Nine to Know – Adrian Gonzalez (edited)

Adrian Gonzalez, who started his career with the Texas Rangers and became a superstar with his hometown San Diego Padres, is on the verge of bringing enormous life to the moribund Boston Red Sox lineup. The 28-year old, left hand batter. Is a three-time All-Star and is an outstanding first baseman who has never played a game in Boston but has an inside-out swing that should be ideal for Fenway Park. It should be noted that the Red Sox had a previous player, born in San Diego, who played for the Padres (1936-37) by the name of Ted Williams.

In the June Draft of 2000, Adrian was the first overall pick, chosen by the Marlins. His brother Edgar Gonzalez went in the 30th round to the Tampa Bay Devil Rays. Adrian was the first high school infielder taken #1 since Alex Rodriguez in 1993 and just the first baseman following Ron Blomberg in 1967. Adrian and Edgar both homered for the Pads on September 11, 2008. In July 2003 he was traded by the Florida Marlins with Will Smith (minors) and Ryan Snare to the Texas Rangers for Ugueth Urbina (who also pitched for the Red Sox). In January 2006 he was traded by the Texas Rangers with Terrmel Sledge and Chris Young to the San Diego Padres for Billy Killian (minors), Adam Eaton and Akinori Otsuka.

Gonzalez has a personal website found at

Here’s Nine to Know:

  1. Gonzalez hit his first home run on April 25, 2004 against Kevin Jarvis (had initially been written as Pat Jarvis) of the Mariners while a member of the Texas Rangers. He’s hit two walkoff homers in his career (both with the Padres): the first against Edinson Volquez of the Reds on 5/25/2008 and the second, last season against the Mets’ Raul Valdes on June 2.Of his 168 homers, 101 have been away from San Diego’s spacious Petco Park. He’s hit to homers in a game 10 times in his career. He’s hit four grand slams, three of them last season. He’s had one five RBI game and one six RBI game, both last season. Gonzalez ends his Padres career with 161 homers just two shy of Nate Colbert‘s all-time team record.

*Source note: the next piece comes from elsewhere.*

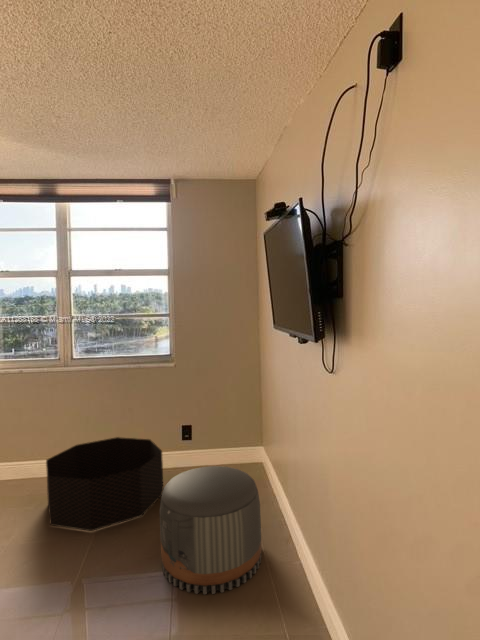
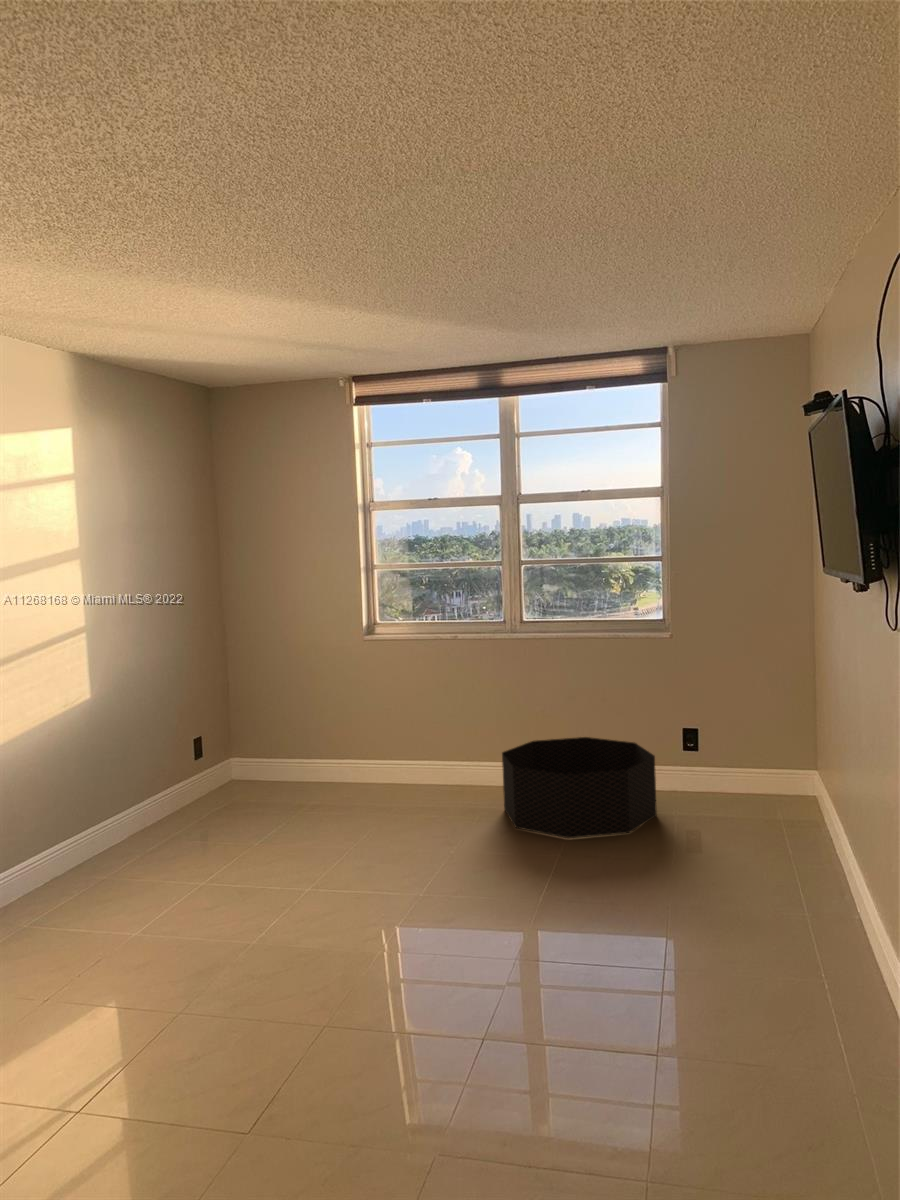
pouf: present [160,466,262,594] -> none [661,769,793,902]

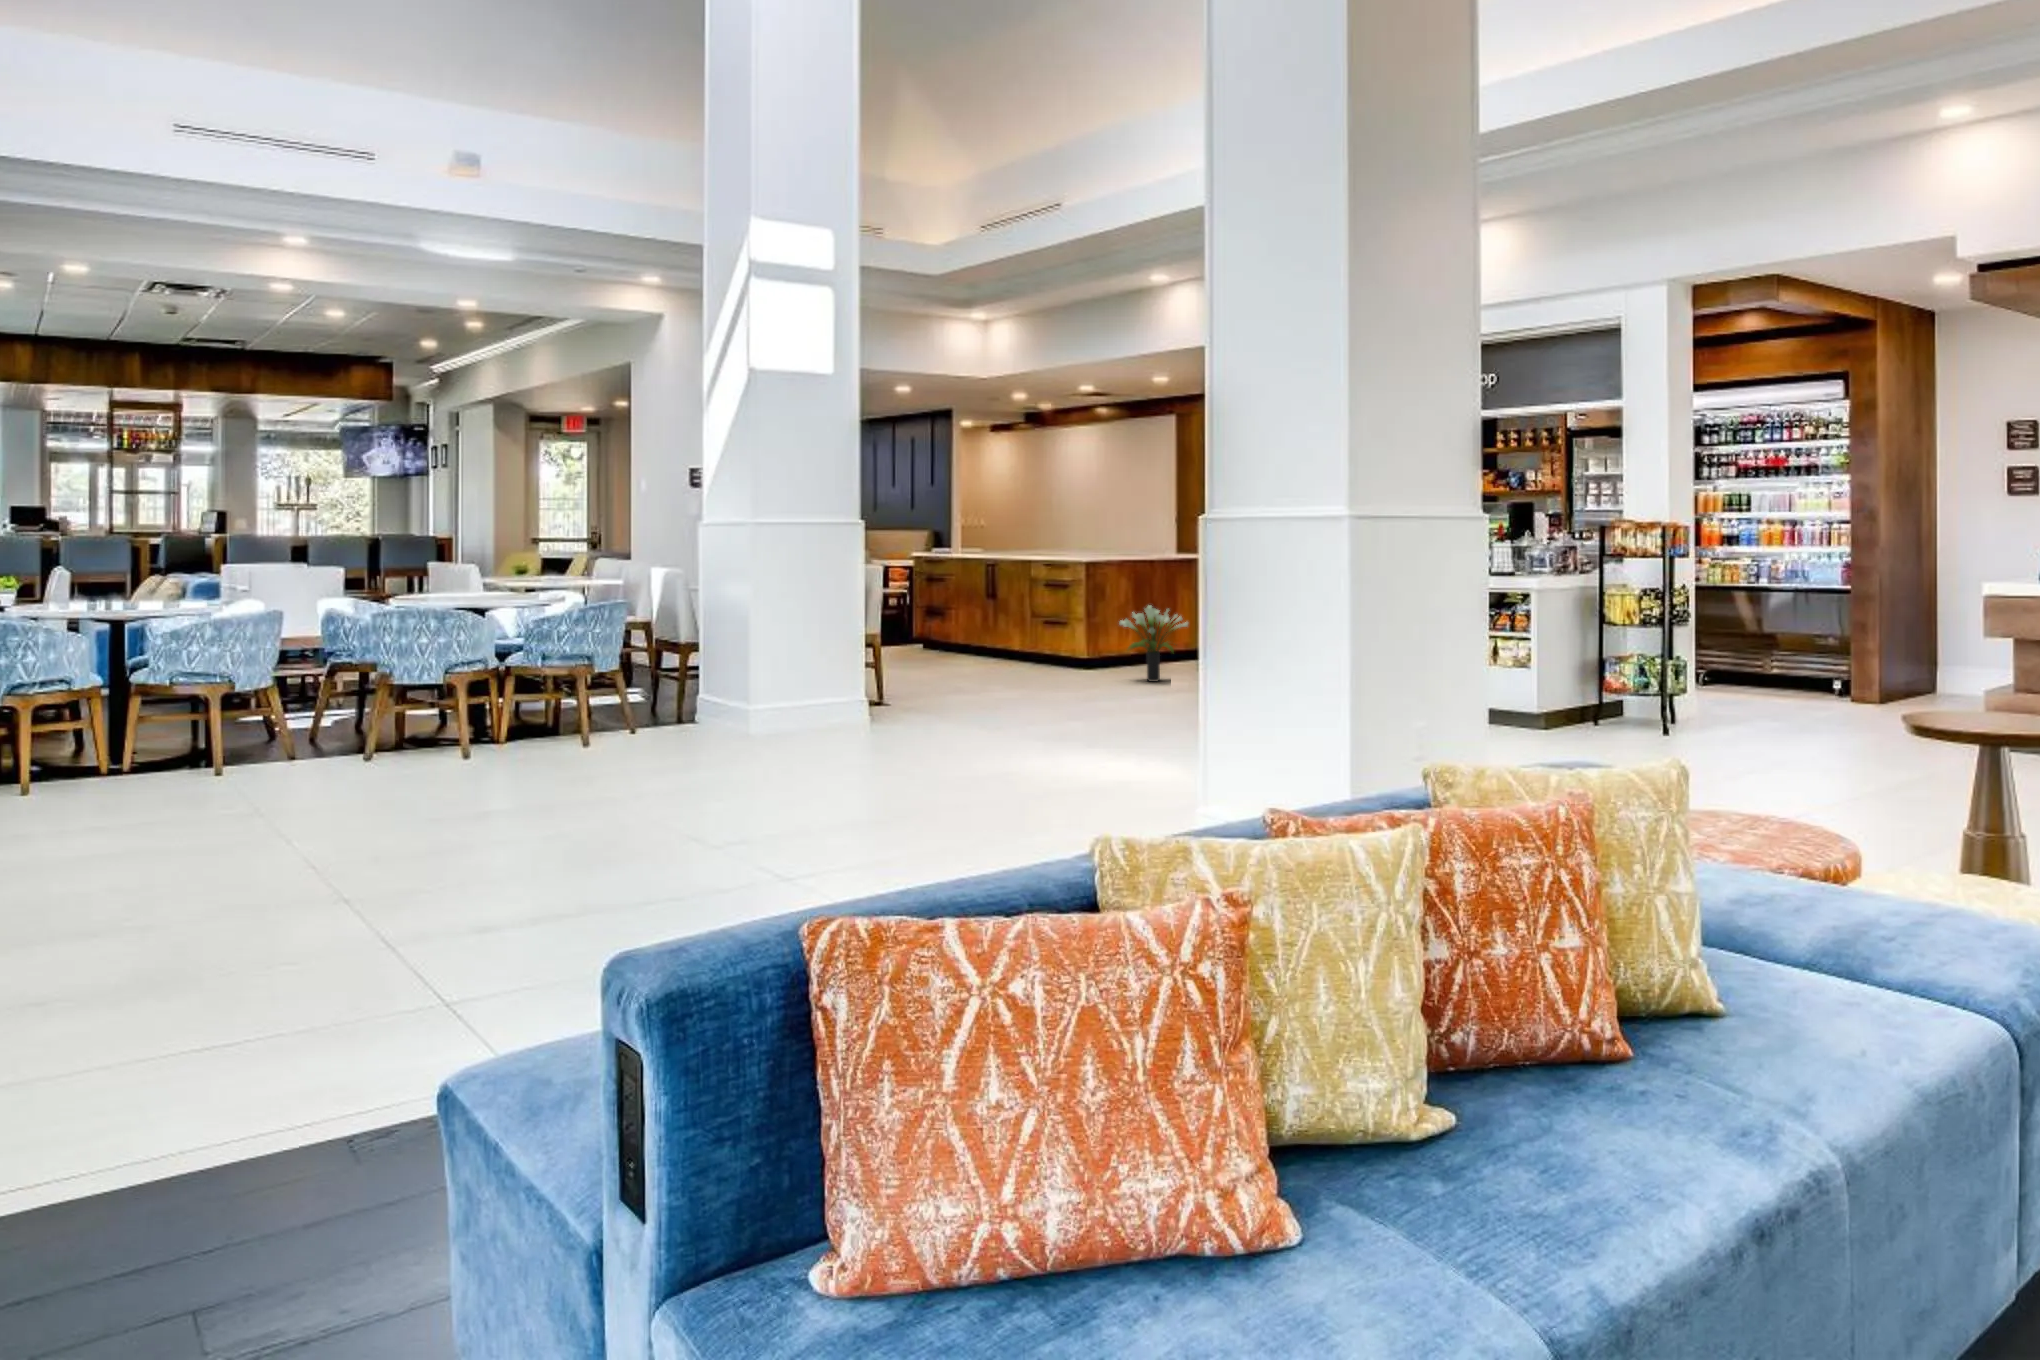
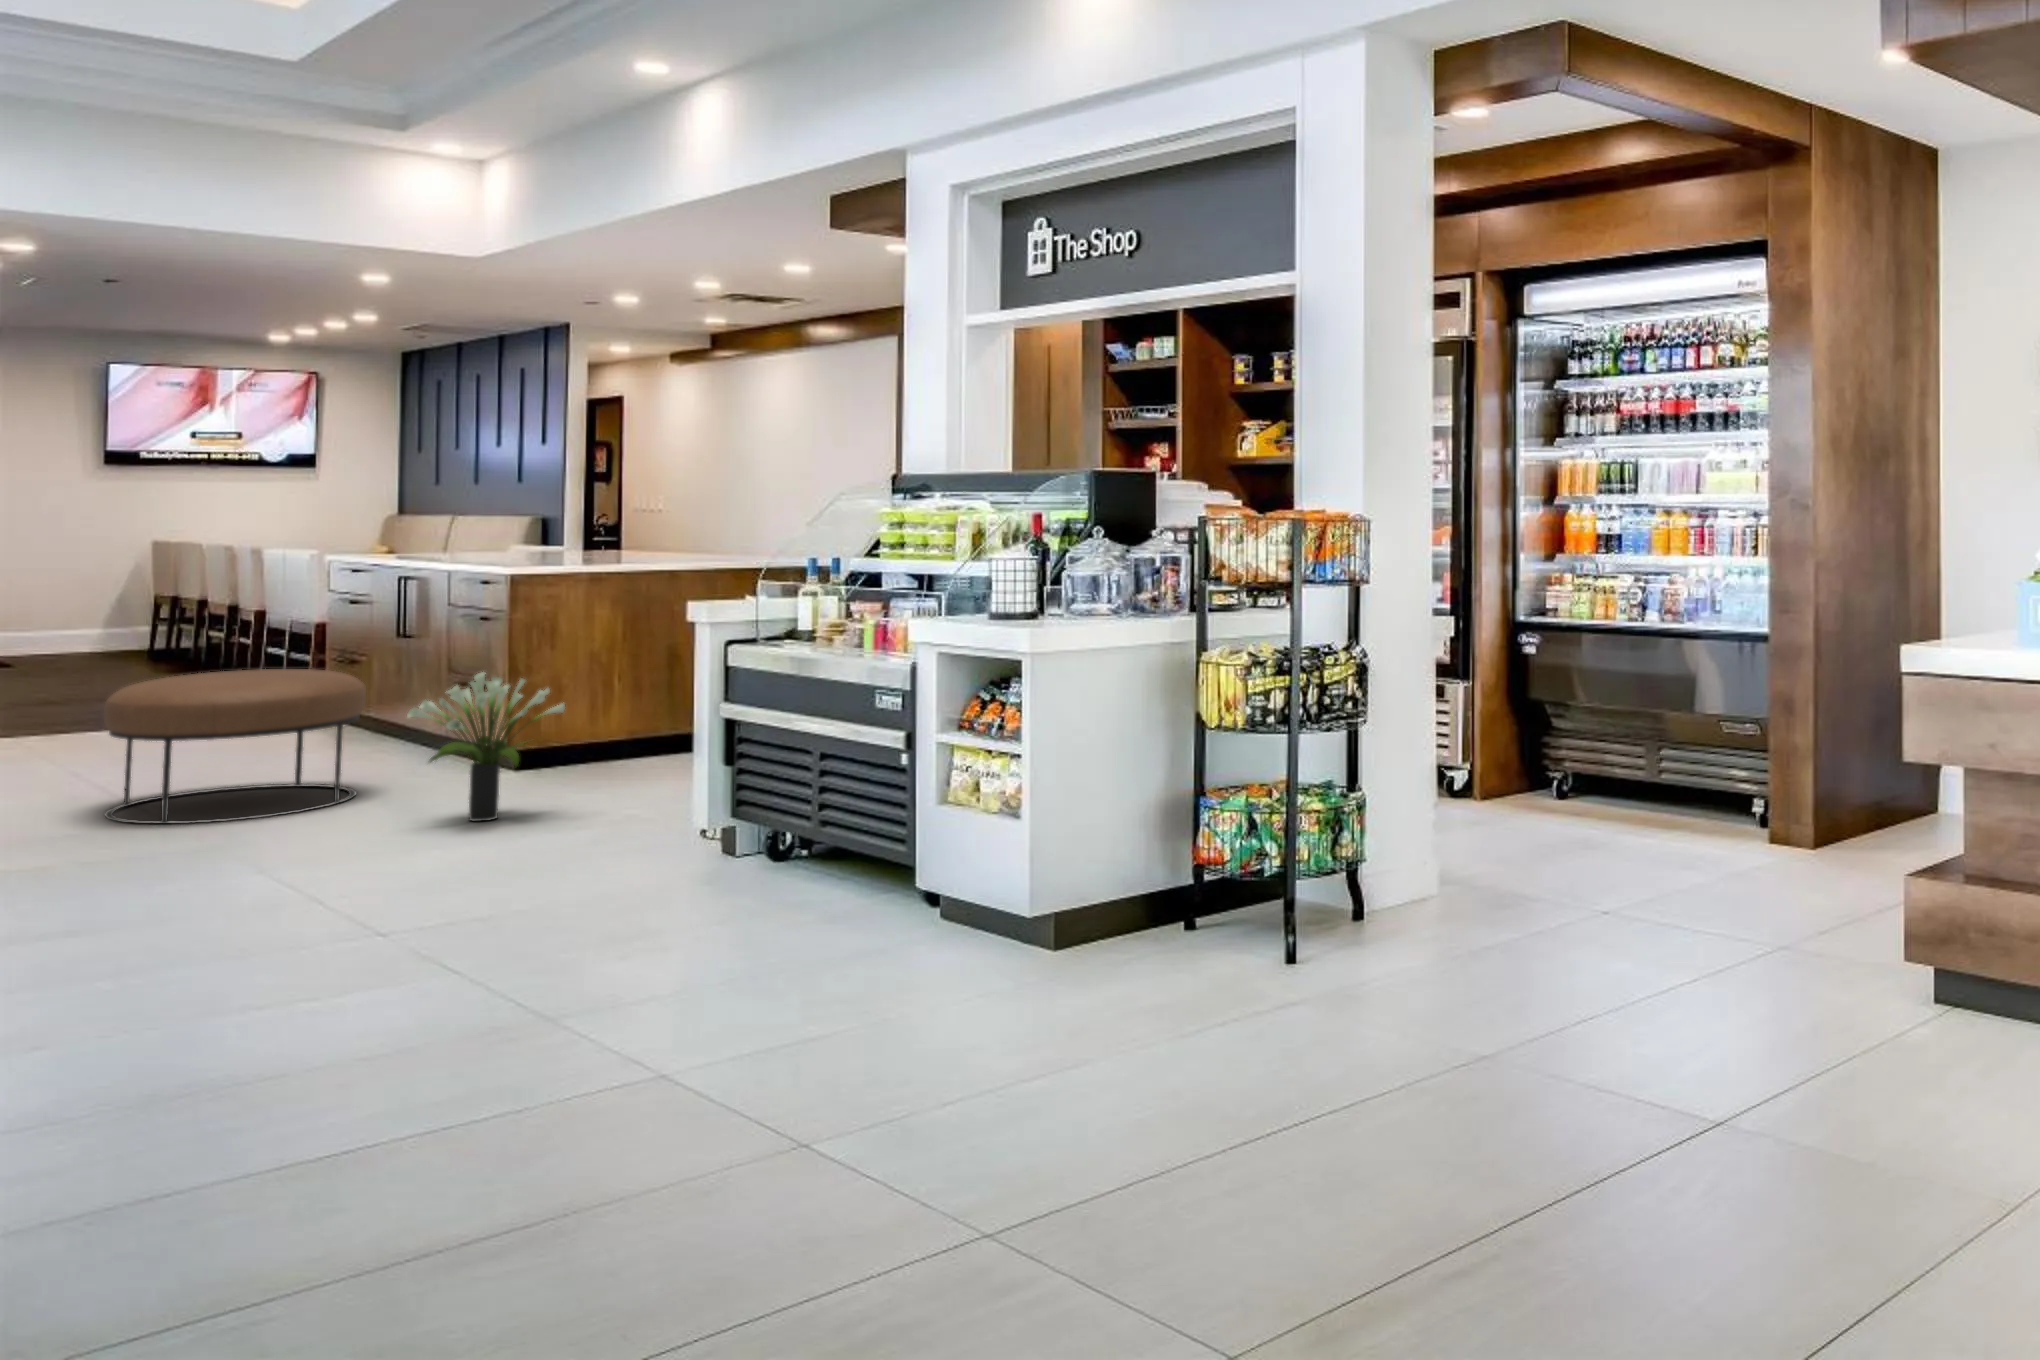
ottoman: none [953,606,1063,680] -> present [104,669,366,824]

The current second place homer hitter who is on the active Padres roster is Chase Headley who has 32 homers.
  2. Red Sox Nation must be patient; Gonzalez is a better second-half hitter hitting .299 after the All-Star Game as opposed to .272 before.
  3. He is a lifetime .312 hitter with runners in scoring position and a .272 hitter with RISP and two outs.
  4. He has hit 46 of his homers to the opposite field, which should create an intimate relationship between the Green Monster and Gonzalez.
  5. Look for Gonzalez to be a doubles machine at Fenway. The Olde Ballpark led the majors in surrendering doubles last season and Gonzalez has hit more doubles (55) to left in his career than pulled them (48).
  6. Gonzalez is brutal when he gets ahead on the count, hitting. .343, as opposed to .213 when the pitcher is ahead. He hits righties at a .295 pace and lefties, .262. He is an even .300 with a full-count on him. His favorite innings to hit are the 5th (.319) and 6th (.310).
  7. His lifetime numbers are similar to Larry Doby: Gonzales has an .875 lifetime OPS, Doby’s was .876. Doby was a lifetime .283 hitter, Gonzalez is a lifetime .284.
  8. Looking for Mark Teixeira comparisons? Over the last four seasons, Teixeira has hit .290 with 135 homers, 456 RBI, and an .928 OPS while in the last four seasons, Gonzalez has hit .284 with 137 homers, 419 RBI, and an .894 OPS. Gonzalez played his first game in the the majors for the Texas Rangers on April 18, 2004 when Teixeira went on the DL. A-Gone picked up his first hit on April 20 when he singled to center off of Ramon Ortiz of the Seattle Mariners. When Teixeira came back from the DL, Adrian went back to the Class-AAA Oklahoma Red Hawks. He rejoined the big club in September and played in some games with Teixeira.
  9. Don’t expect speed from Gonzalez, no active player has as many plate appearances (3630) with fewer than Adrian’s one career stolen base. All-time, only catcher Gus Triandos, who played from 1953-65 has more plate appearances (4426) with just one stolen base. His only steal came on 4/28/09 at Coors Field off of Jorge de la Rosa and Yorvit Torrealba of the Rockies. It was a straight steal and it came with two out in the 6th after Gonzalez had singled. He has catcher’s speed; since 2006, he has hit into 92 double plays, the same amount as Jose Lopez, Victor Martinez and Ivan Rodriguez. He has eight career triples, the last in 2009.